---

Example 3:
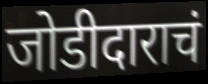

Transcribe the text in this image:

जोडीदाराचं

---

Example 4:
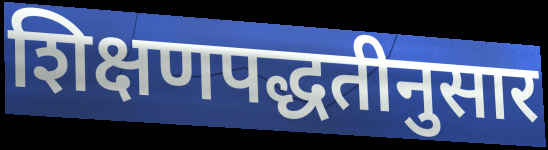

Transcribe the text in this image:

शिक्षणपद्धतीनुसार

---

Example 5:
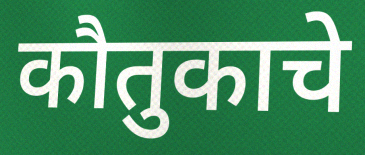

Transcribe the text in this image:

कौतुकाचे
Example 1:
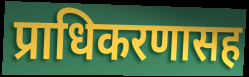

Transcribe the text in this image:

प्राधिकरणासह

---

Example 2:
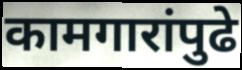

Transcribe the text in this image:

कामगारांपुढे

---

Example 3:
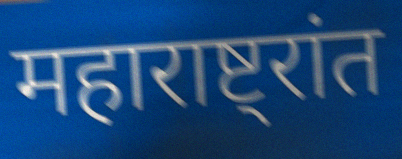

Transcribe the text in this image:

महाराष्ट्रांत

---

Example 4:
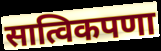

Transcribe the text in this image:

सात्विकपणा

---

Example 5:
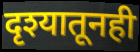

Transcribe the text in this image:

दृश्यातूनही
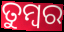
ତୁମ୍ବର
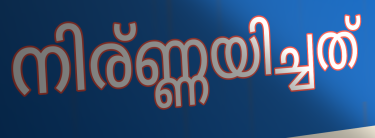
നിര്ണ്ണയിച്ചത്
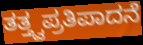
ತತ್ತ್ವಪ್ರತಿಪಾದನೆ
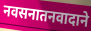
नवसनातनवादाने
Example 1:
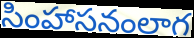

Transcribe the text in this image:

• [REQUIREMENT] Restate the records above word for word. Skip every picture.

• [RESPONSE AREA]
---

Example 3:

Transcribe the text in this image:

जोडीदाराचं

---

Example 4:

Transcribe the text in this image:

शिक्षणपद्धतीनुसार

---

Example 5:

Transcribe the text in this image:

कौतुकाचे
Example 1:

Transcribe the text in this image:

प्राधिकरणासह

---

Example 2:

Transcribe the text in this image:

कामगारांपुढे

---

Example 3:

Transcribe the text in this image:

महाराष्ट्रांत

---

Example 4:

Transcribe the text in this image:

सात्विकपणा

---

Example 5:

Transcribe the text in this image:

दृश्यातूनही
ତୁମ୍ବର
നിര്ണ്ണയിച്ചത്
ತತ್ತ್ವಪ್ರತಿಪಾದನೆ
नवसनातनवादाने
Example 1:

Transcribe the text in this image:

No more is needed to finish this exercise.